- [DIRECTIVE]
All lines in the records that carry the string "profondeur" are to be shown.

- [DATA EXCERPTS]
=== Section Start ===

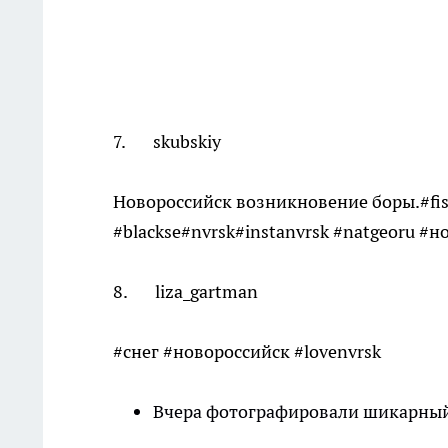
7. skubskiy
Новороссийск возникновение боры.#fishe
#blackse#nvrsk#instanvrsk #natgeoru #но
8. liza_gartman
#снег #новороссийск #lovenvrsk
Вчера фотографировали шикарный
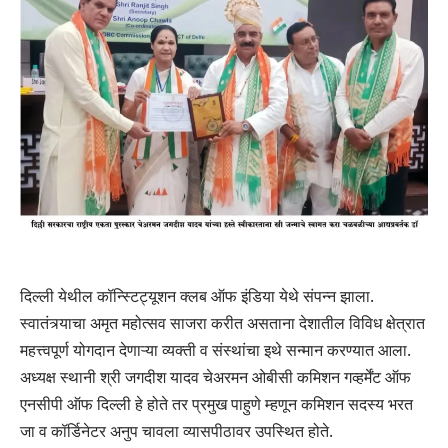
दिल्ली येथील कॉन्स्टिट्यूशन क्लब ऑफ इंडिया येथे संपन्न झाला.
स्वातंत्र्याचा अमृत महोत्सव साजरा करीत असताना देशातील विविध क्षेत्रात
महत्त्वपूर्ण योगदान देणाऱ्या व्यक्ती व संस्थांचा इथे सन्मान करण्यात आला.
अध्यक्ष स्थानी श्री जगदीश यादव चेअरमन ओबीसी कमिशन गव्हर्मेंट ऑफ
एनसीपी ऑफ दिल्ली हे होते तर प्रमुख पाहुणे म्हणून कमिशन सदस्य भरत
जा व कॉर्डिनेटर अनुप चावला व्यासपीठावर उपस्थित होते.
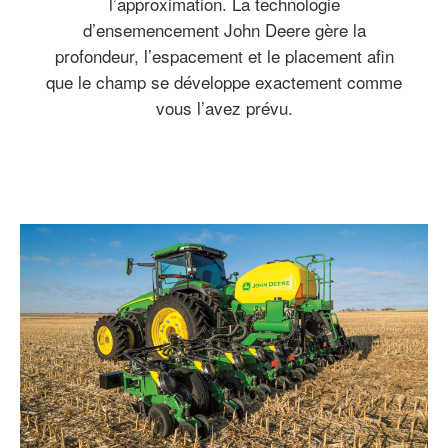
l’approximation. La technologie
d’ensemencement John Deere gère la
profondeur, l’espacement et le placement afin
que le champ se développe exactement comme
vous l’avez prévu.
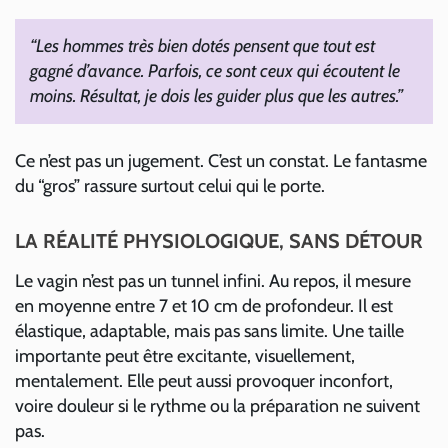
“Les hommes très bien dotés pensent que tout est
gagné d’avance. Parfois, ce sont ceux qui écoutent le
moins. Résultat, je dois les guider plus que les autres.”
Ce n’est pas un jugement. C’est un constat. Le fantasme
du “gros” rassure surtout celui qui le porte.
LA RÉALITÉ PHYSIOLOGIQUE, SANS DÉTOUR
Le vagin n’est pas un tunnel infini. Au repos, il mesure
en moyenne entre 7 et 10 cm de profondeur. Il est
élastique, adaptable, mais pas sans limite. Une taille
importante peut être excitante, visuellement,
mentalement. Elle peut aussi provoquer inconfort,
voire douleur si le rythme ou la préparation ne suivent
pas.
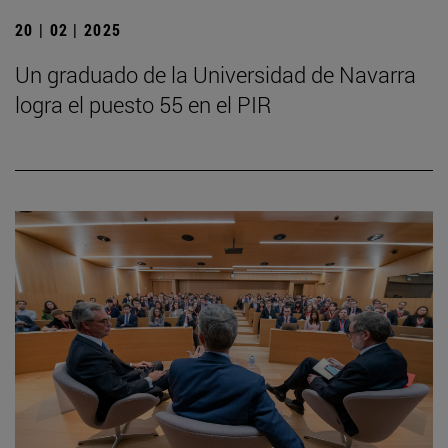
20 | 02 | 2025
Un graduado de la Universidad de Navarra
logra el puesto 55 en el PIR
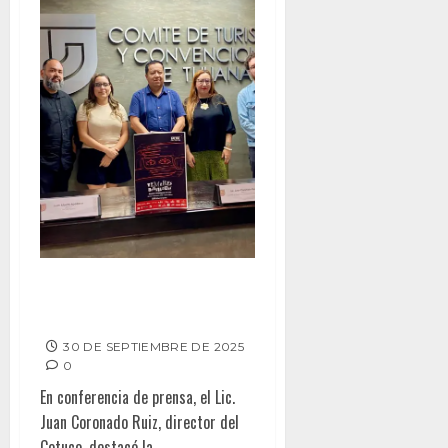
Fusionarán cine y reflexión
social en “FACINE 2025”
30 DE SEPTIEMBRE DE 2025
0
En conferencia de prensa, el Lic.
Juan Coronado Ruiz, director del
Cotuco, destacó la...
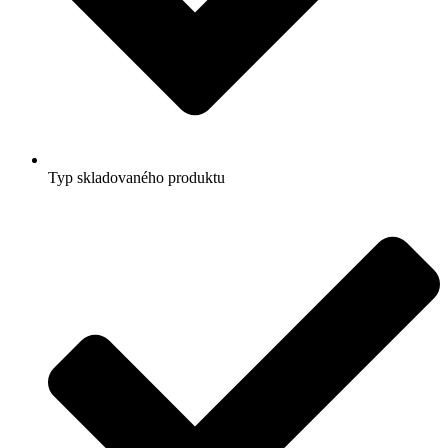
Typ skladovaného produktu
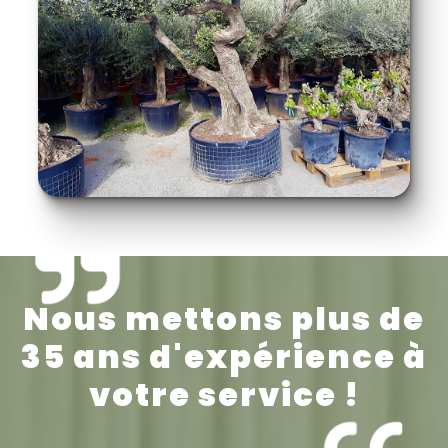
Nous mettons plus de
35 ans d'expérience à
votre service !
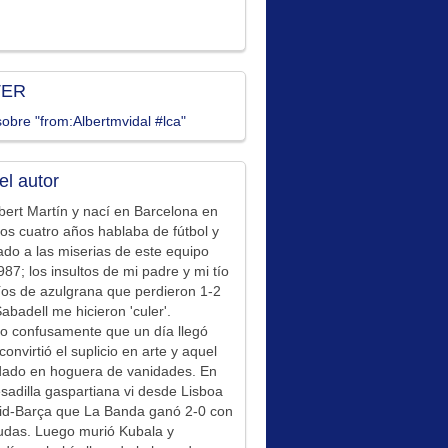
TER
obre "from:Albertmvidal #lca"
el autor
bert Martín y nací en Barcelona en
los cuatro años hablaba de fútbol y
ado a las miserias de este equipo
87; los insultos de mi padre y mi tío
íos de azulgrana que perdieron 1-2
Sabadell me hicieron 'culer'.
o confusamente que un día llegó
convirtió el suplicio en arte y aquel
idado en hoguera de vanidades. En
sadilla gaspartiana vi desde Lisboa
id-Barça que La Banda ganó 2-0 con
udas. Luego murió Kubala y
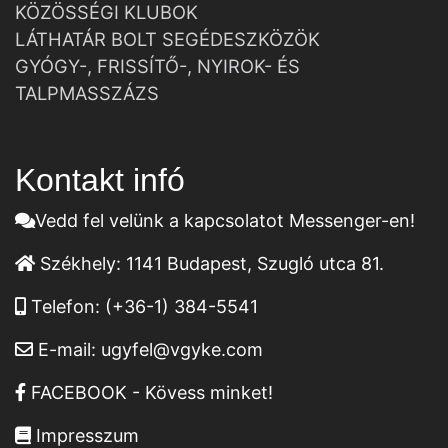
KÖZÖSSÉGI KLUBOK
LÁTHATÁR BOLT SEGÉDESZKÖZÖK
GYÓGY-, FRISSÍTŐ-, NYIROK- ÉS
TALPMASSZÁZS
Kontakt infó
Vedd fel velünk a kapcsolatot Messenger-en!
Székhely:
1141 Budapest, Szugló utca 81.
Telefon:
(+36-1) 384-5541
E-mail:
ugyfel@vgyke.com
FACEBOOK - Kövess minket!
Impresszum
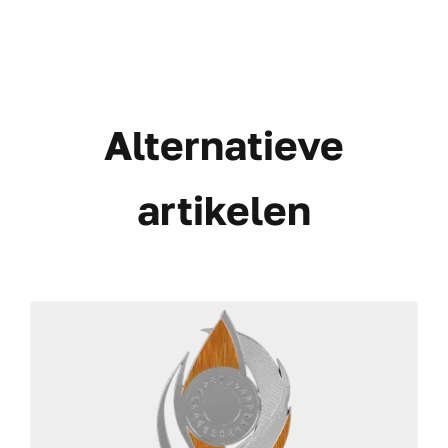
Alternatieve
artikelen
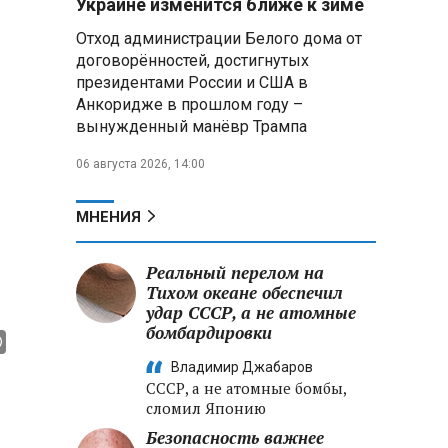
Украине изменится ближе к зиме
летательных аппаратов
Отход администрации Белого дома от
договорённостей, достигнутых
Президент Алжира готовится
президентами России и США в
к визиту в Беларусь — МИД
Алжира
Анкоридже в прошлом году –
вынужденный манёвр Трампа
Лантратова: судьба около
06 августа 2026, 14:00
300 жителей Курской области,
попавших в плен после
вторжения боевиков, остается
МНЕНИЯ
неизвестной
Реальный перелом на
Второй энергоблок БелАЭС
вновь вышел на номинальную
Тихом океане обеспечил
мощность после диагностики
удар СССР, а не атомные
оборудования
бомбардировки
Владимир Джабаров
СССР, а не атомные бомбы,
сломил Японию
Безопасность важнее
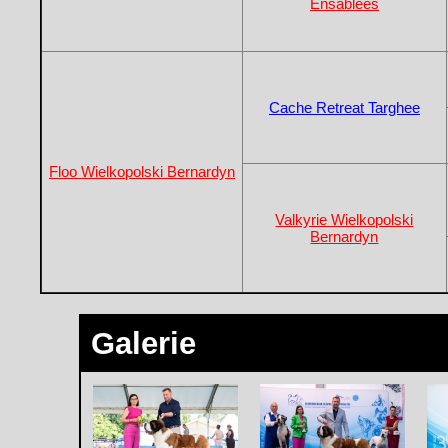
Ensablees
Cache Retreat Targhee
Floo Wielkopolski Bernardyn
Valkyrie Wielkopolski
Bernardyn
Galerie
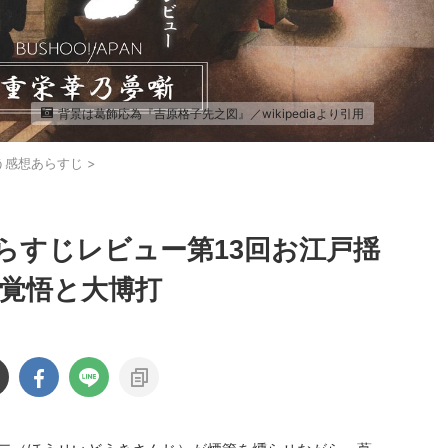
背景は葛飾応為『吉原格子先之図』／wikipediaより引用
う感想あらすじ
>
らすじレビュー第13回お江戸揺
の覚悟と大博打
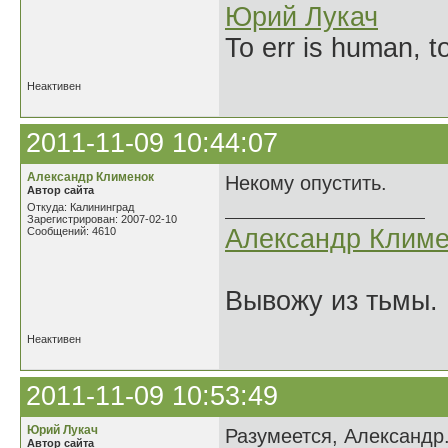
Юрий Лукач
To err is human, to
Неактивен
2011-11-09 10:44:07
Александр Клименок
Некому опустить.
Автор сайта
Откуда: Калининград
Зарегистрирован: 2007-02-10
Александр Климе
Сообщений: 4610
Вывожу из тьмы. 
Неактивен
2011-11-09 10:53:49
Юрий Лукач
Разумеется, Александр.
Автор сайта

=== Section End ===

- [OUTPUT OF THE EXERCISE]
profondeur, l’espacement et le placement afin
en moyenne entre 7 et 10 cm de profondeur. Il est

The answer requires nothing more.